-------- DATA FOR THIS EXERCISE --------

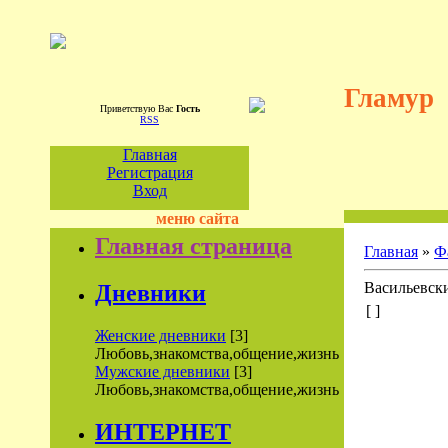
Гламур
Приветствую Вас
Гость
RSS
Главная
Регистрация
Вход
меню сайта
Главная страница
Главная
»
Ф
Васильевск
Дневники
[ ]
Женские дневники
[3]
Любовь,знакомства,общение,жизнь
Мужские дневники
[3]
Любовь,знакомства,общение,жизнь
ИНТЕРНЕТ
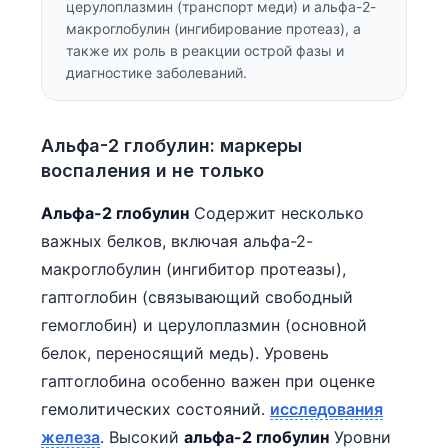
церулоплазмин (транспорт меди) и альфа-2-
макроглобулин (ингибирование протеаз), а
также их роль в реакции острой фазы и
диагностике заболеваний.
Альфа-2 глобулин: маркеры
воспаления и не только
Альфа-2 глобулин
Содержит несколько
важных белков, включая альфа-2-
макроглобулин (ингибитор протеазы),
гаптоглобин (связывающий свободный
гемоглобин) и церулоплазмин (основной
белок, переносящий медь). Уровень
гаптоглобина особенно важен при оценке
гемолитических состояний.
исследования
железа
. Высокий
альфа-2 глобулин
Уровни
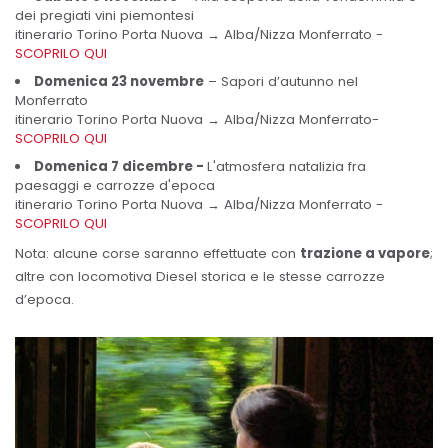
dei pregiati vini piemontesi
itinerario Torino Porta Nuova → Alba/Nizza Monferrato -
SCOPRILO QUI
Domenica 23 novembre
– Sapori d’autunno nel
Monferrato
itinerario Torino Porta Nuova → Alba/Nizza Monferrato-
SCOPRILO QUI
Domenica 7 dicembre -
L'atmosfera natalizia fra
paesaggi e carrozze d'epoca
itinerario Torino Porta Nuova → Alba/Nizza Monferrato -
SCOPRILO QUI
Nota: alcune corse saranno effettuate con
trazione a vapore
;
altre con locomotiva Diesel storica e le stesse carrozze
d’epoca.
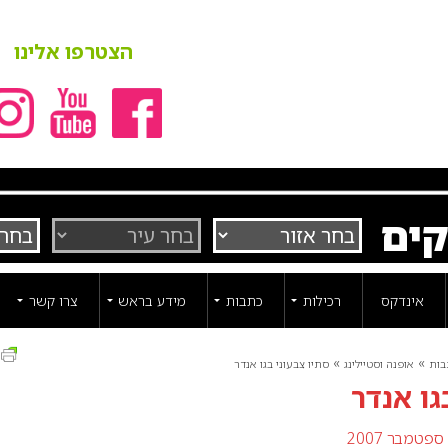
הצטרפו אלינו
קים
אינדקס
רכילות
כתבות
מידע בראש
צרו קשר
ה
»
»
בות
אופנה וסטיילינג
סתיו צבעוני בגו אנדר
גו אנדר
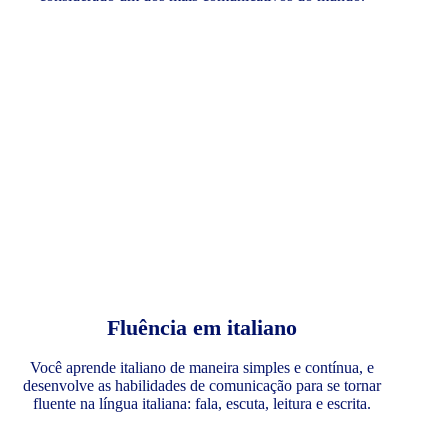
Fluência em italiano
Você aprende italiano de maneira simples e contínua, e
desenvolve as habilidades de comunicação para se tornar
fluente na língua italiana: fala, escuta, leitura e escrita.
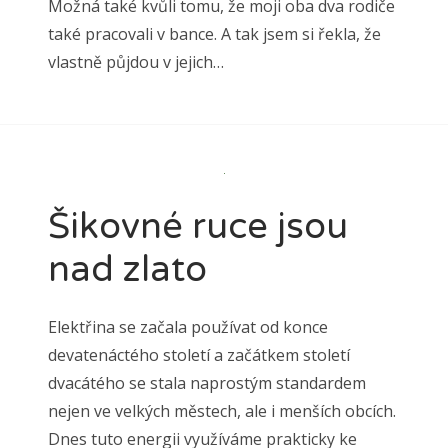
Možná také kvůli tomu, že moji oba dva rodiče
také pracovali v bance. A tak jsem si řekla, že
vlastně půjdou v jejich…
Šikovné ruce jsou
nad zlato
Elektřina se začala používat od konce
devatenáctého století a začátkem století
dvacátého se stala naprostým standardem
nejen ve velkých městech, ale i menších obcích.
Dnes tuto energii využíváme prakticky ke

--------
-------- DATA FOR THIS EXERCISE --------

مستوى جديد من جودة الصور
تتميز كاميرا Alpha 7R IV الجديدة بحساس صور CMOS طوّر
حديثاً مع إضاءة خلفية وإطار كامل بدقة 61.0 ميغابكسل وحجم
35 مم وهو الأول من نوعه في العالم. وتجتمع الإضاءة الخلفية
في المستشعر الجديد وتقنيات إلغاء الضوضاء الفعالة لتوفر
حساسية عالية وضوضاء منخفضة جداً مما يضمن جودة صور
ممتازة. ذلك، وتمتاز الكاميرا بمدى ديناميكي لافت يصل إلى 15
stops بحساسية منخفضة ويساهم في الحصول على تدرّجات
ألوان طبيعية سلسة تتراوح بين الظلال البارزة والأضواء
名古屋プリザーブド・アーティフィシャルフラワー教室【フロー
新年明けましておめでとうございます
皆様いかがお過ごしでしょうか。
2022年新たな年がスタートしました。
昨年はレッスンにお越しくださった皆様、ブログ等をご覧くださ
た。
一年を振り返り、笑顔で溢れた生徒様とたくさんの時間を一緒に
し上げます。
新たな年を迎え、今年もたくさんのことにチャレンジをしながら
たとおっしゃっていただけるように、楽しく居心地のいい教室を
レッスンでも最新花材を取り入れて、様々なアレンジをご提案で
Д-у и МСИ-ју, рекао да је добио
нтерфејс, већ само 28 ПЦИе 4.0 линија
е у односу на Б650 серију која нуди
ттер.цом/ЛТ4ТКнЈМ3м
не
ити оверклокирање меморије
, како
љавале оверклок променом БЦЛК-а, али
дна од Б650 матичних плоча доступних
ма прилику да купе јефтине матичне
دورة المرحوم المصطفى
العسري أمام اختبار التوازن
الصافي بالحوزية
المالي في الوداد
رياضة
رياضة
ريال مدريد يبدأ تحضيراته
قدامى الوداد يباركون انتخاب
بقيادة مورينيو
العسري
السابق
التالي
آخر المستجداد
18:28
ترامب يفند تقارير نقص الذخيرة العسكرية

--------

* [TRY IT] Reproduce the lines above, beginning at the line with "دورة المرحوم المصطفى" and stopping after the line with "ترامب يفند تقارير نقص الذخيرة العسكرية", exactly as they are.

* [ANSWER BOX]
دورة المرحوم المصطفى
العسري أمام اختبار التوازن
الصافي بالحوزية
المالي في الوداد
رياضة
رياضة
ريال مدريد يبدأ تحضيراته
قدامى الوداد يباركون انتخاب
بقيادة مورينيو
العسري
السابق
التالي
آخر المستجداد
18:28
ترامب يفند تقارير نقص الذخيرة العسكرية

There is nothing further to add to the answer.